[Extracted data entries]
┌──

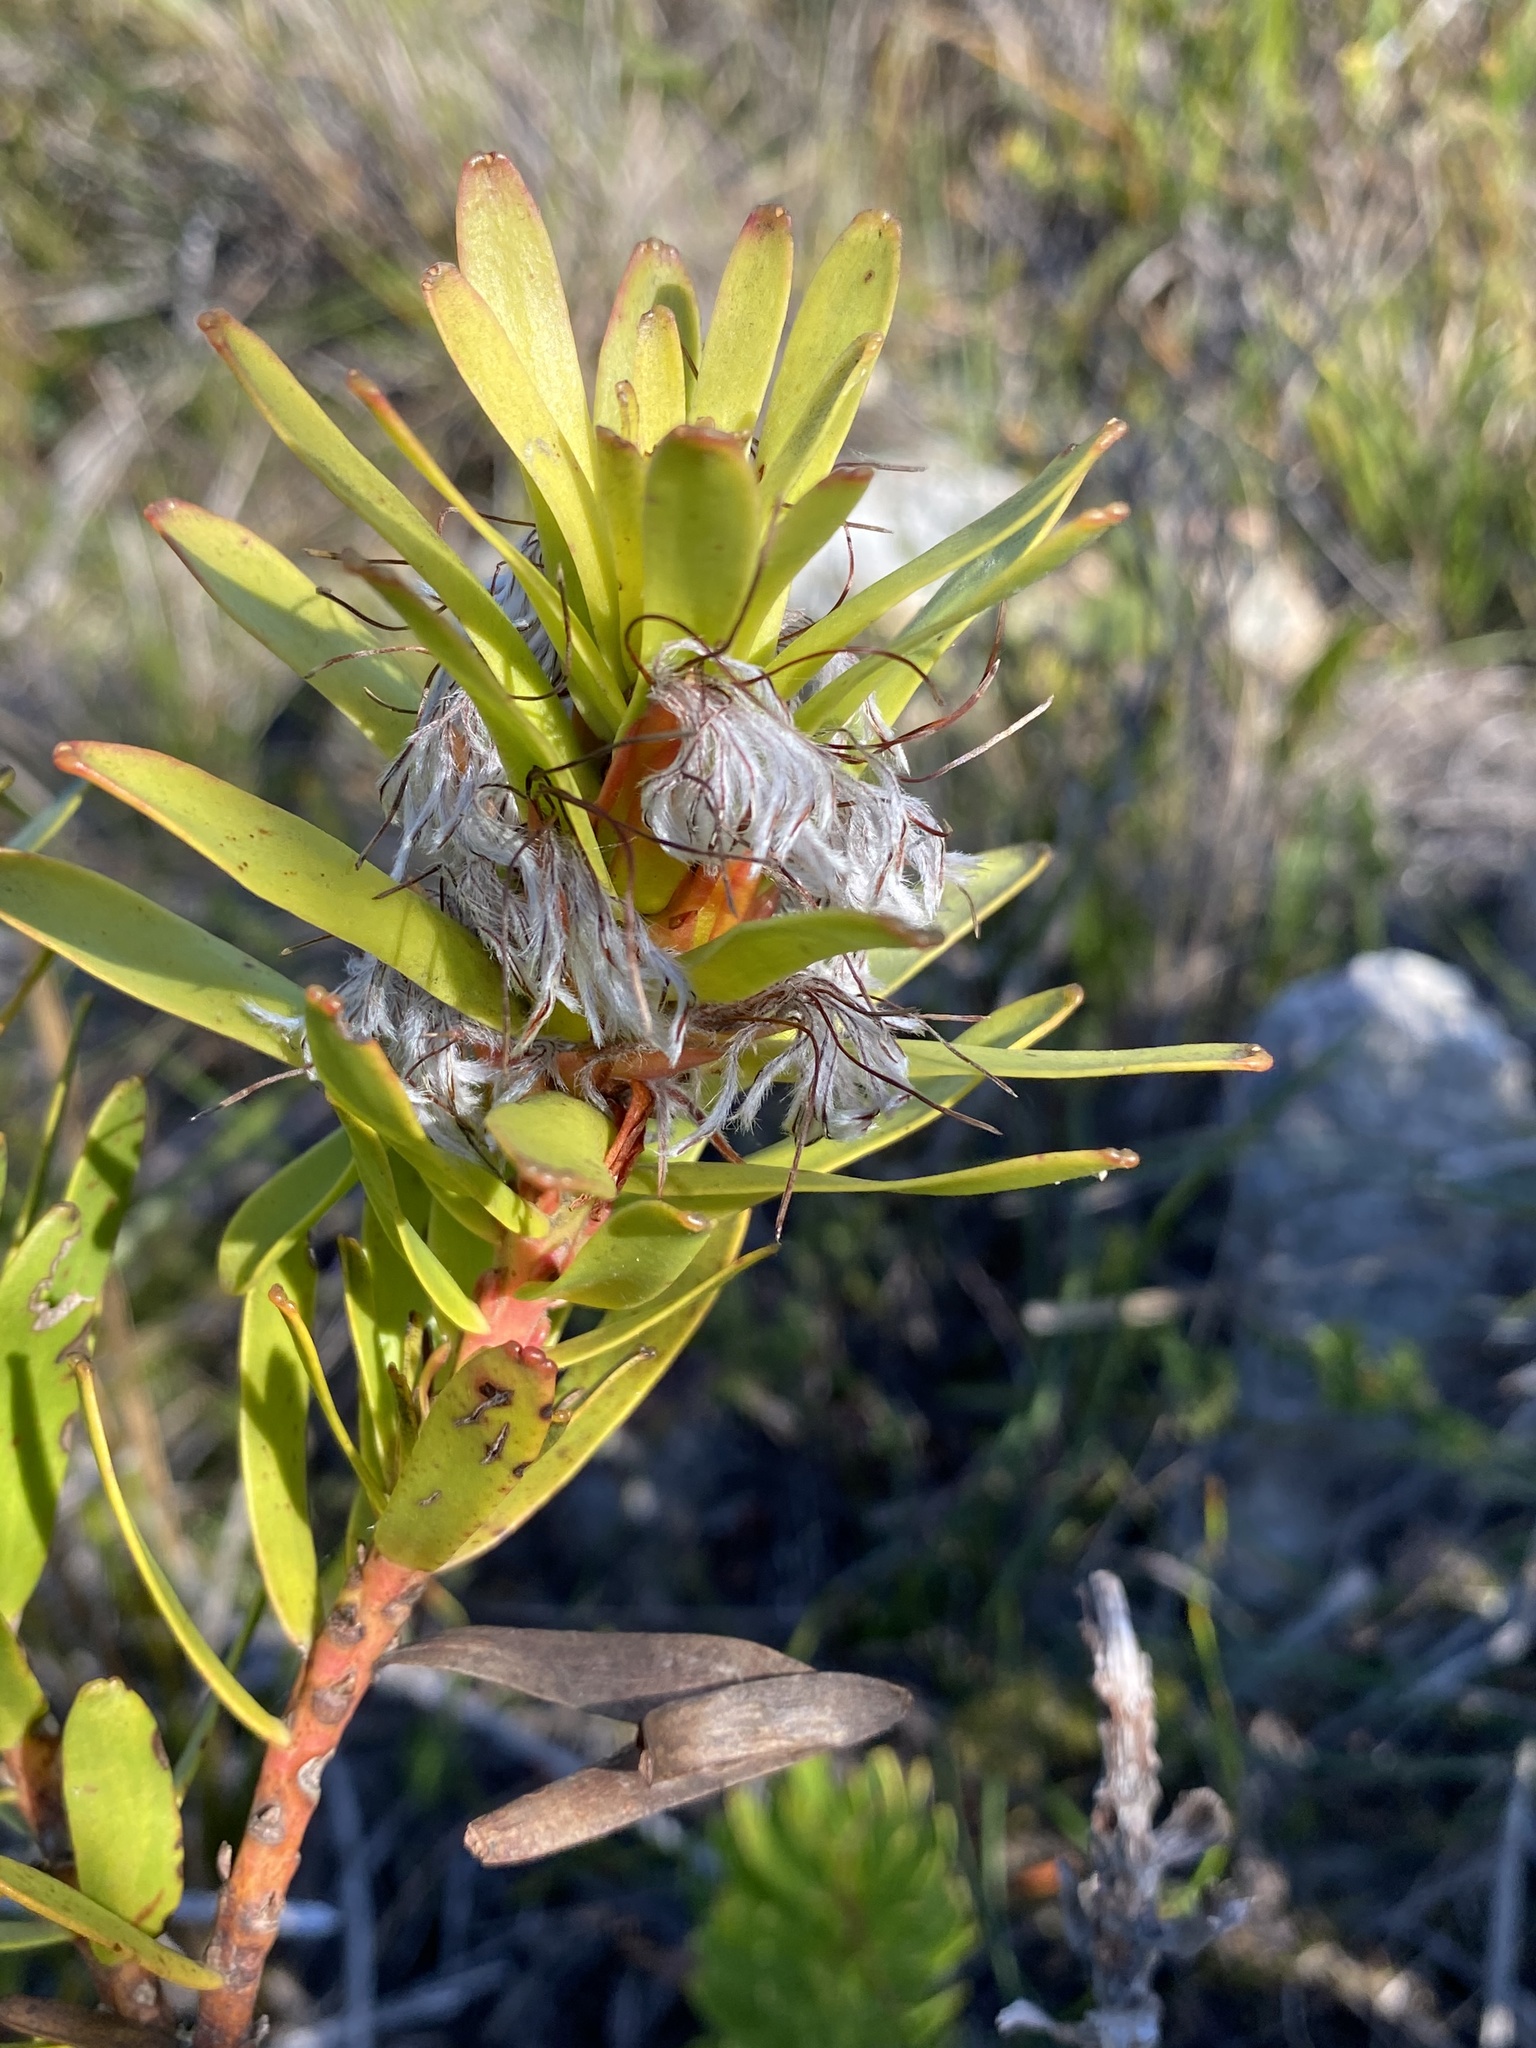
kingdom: Plantae
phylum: Tracheophyta
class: Magnoliopsida
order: Proteales
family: Proteaceae
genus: Mimetes
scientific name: Mimetes cucullatus
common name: Common pagoda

└──

WHAT THE TASK ASKS
Reproduce every line of the records word for word, leaving out the pictures.

THE ANSWER
kingdom: Plantae
phylum: Tracheophyta
class: Magnoliopsida
order: Proteales
family: Proteaceae
genus: Mimetes
scientific name: Mimetes cucullatus
common name: Common pagoda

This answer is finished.